-- DATASET ENTRIES start --

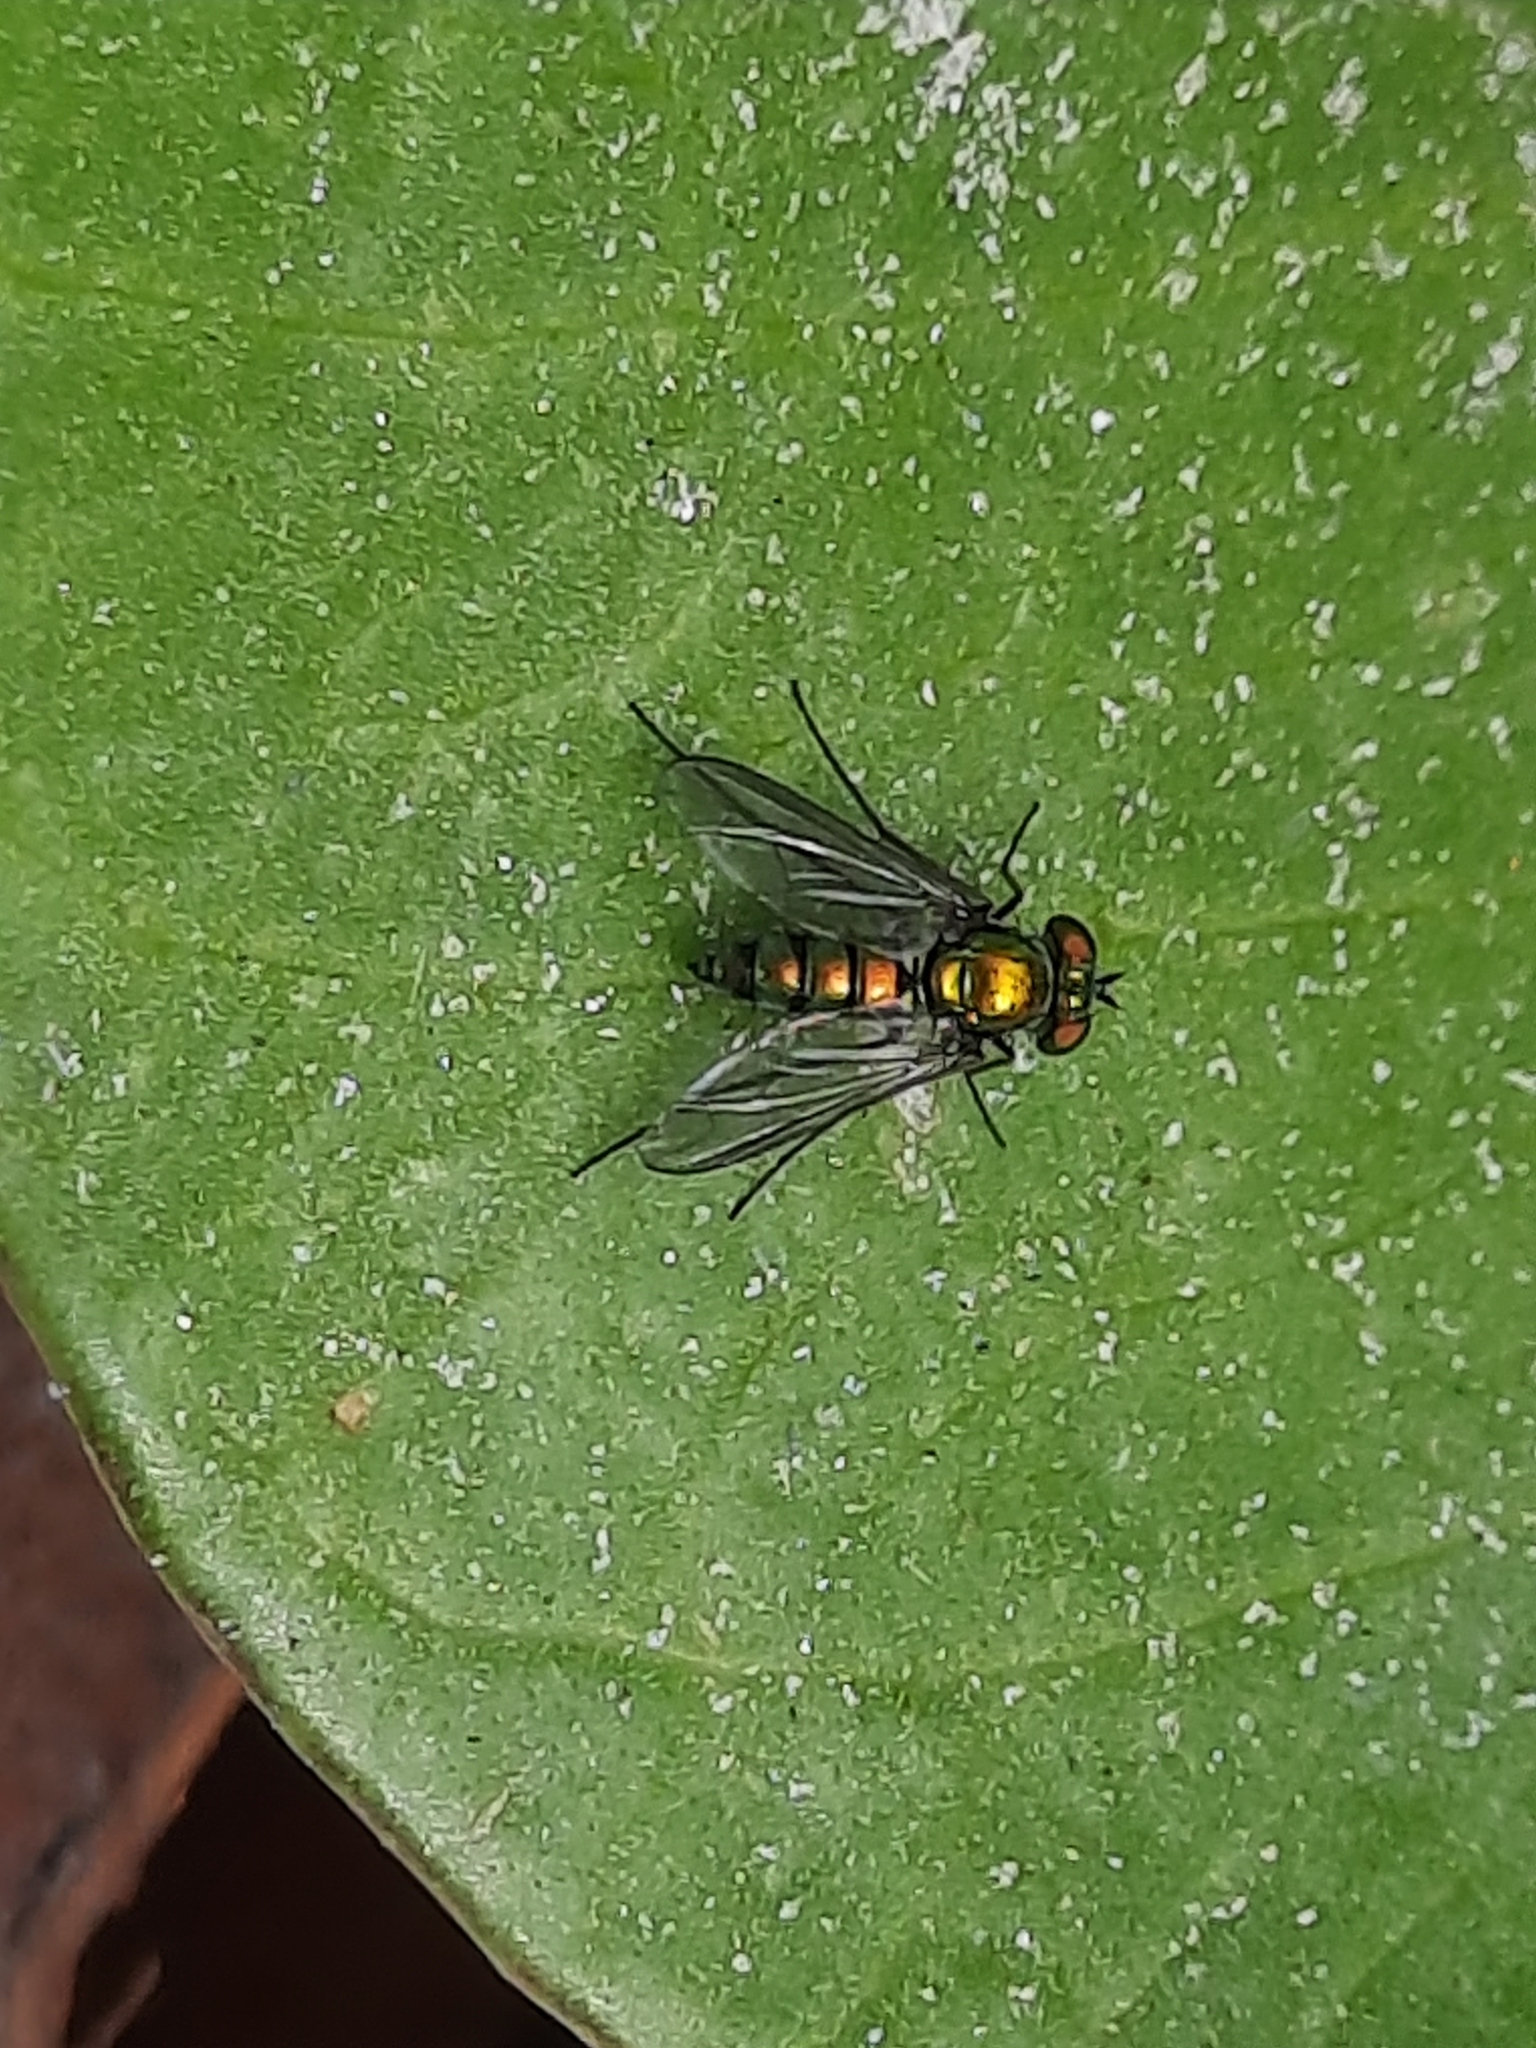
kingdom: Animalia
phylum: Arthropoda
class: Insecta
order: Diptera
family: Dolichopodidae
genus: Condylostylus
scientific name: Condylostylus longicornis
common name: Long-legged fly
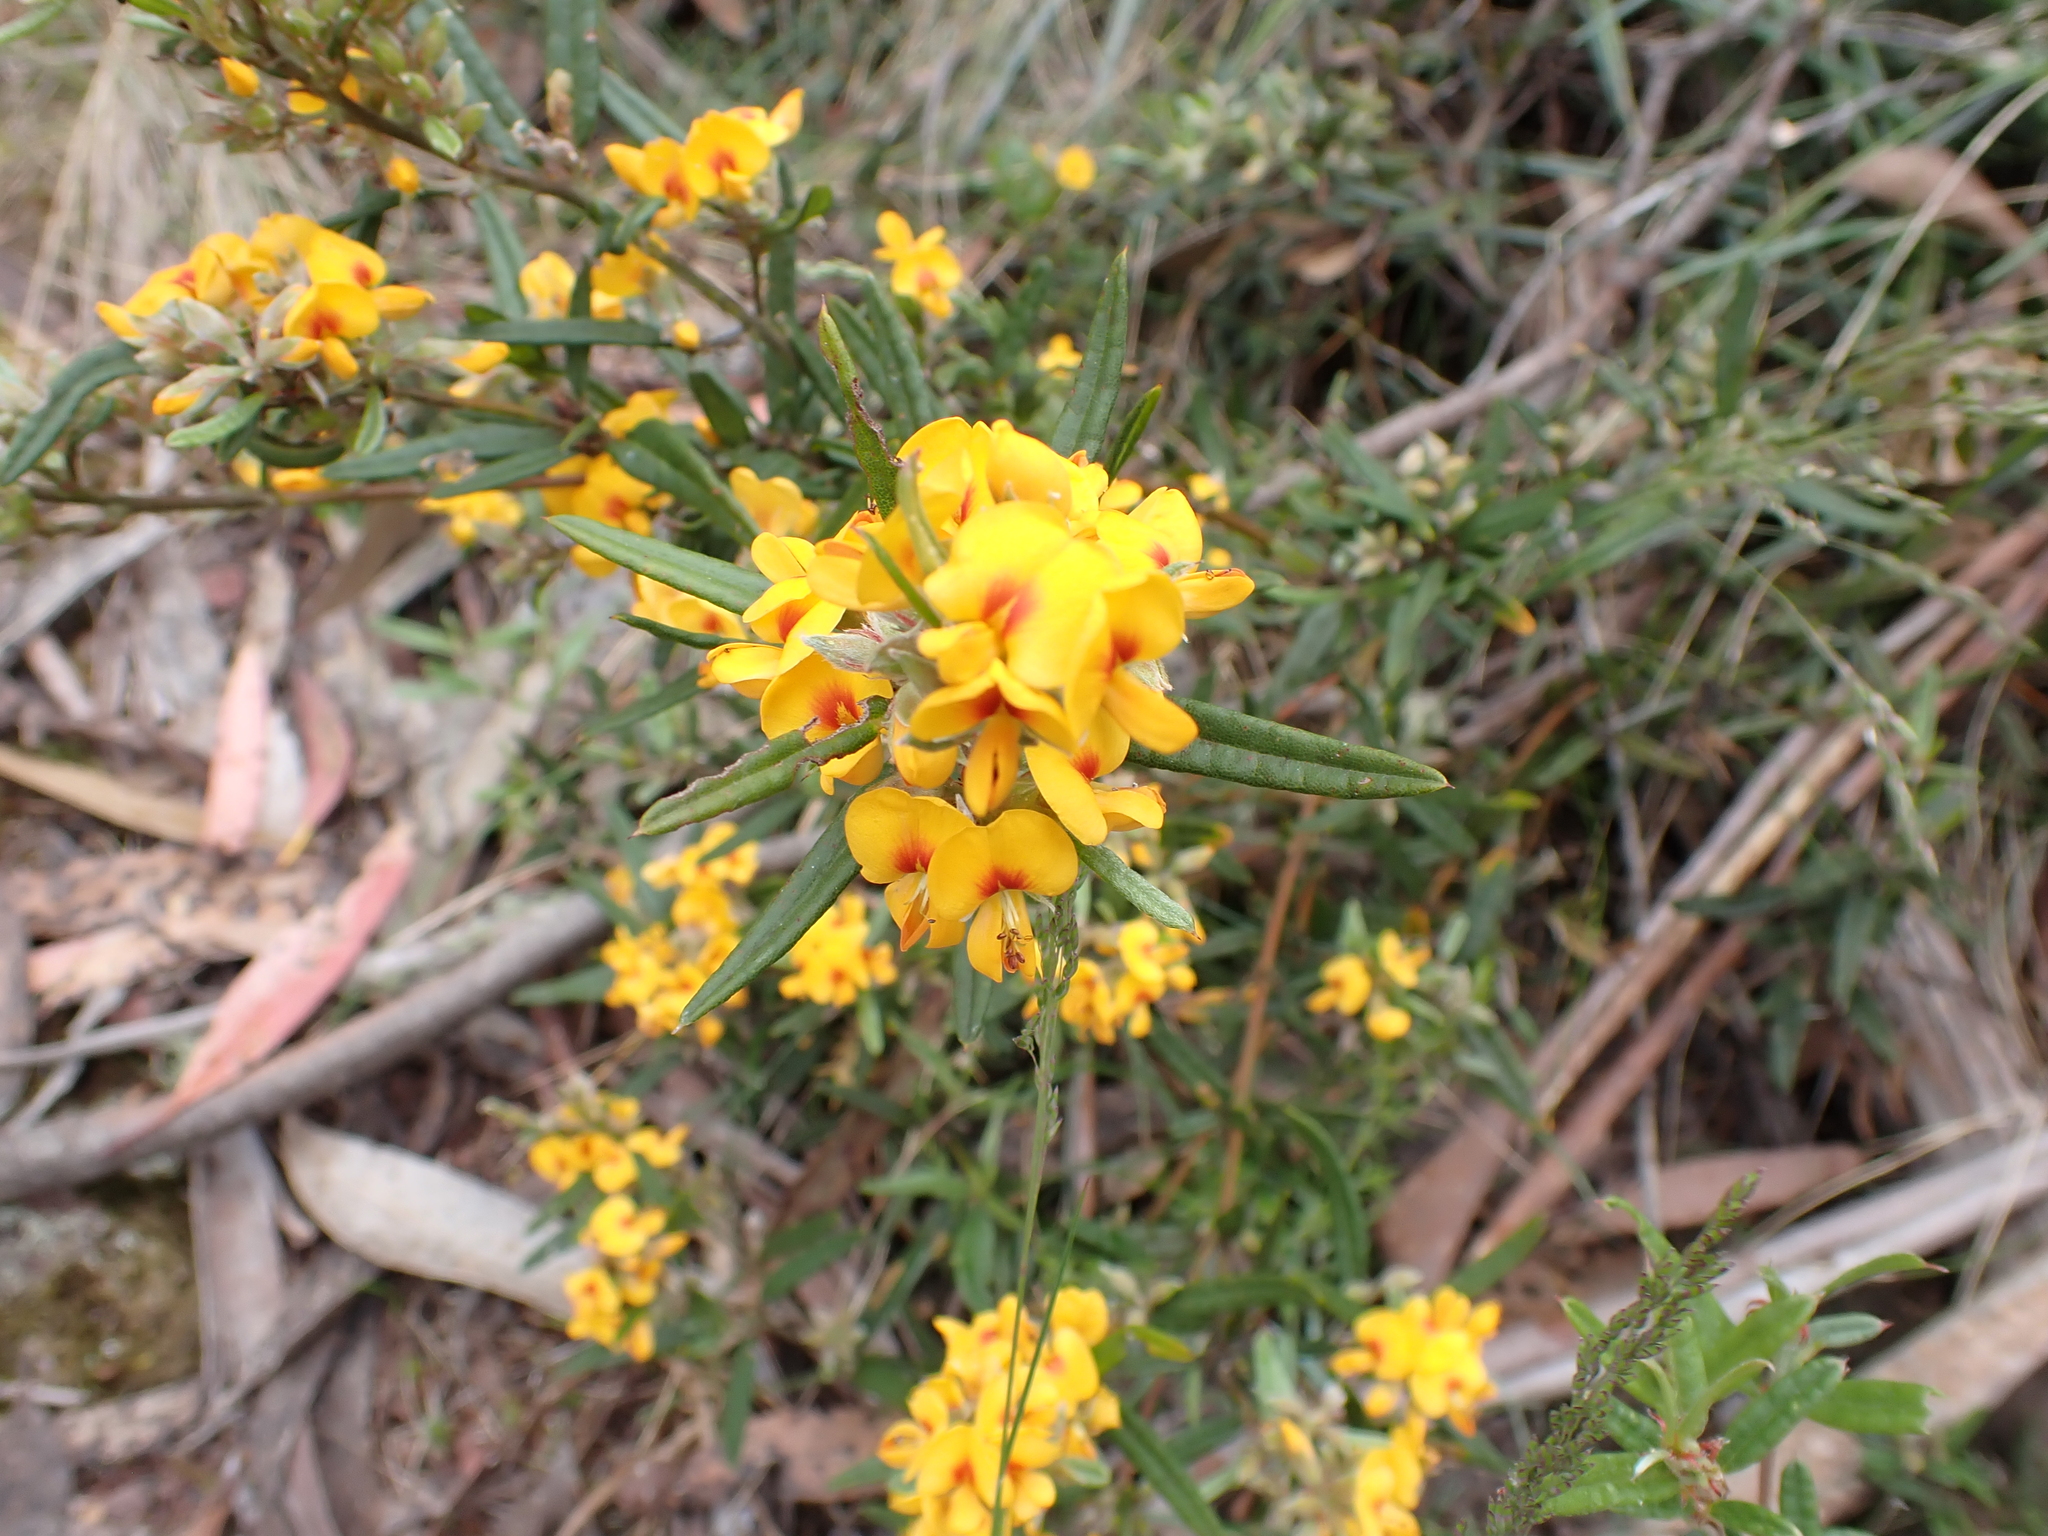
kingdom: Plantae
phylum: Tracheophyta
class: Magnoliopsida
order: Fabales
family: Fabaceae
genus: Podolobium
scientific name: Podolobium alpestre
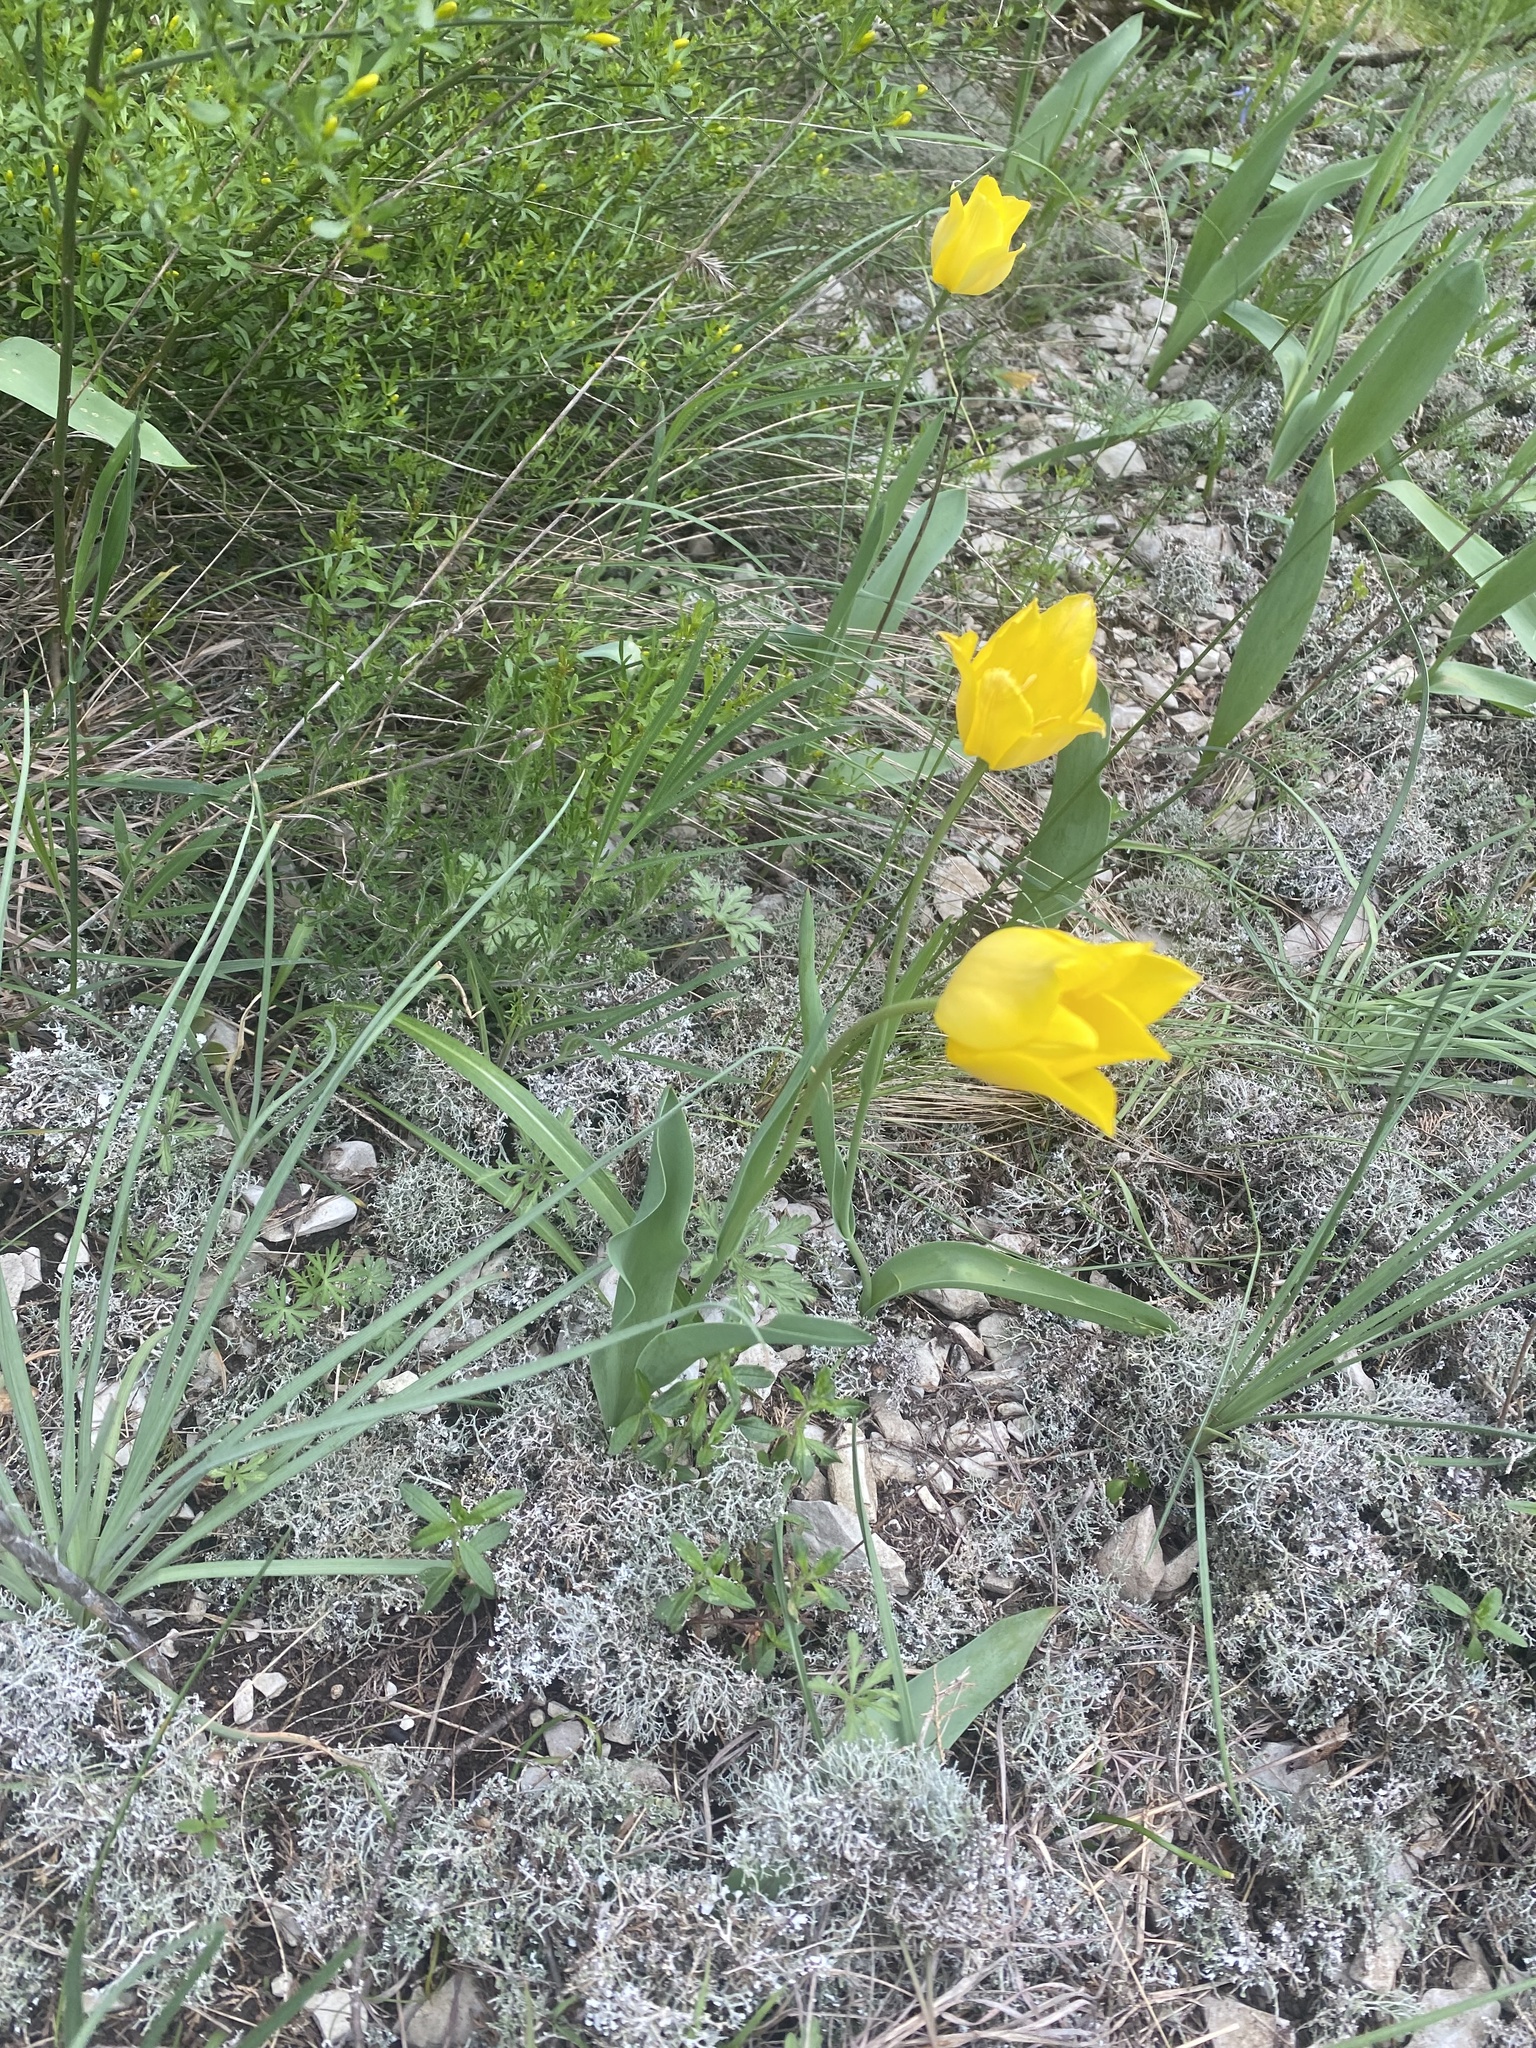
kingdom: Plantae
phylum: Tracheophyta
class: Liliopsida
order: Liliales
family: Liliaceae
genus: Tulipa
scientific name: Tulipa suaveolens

-- DATASET ENTRIES end --

▶ **PROBLEM STATEMENT**
Copy out every line of the data above word for word, omitting the pictures.

▶ **WRITTEN ANSWER**
kingdom: Animalia
phylum: Arthropoda
class: Insecta
order: Diptera
family: Dolichopodidae
genus: Condylostylus
scientific name: Condylostylus longicornis
common name: Long-legged fly
kingdom: Plantae
phylum: Tracheophyta
class: Magnoliopsida
order: Fabales
family: Fabaceae
genus: Podolobium
scientific name: Podolobium alpestre
kingdom: Plantae
phylum: Tracheophyta
class: Liliopsida
order: Liliales
family: Liliaceae
genus: Tulipa
scientific name: Tulipa suaveolens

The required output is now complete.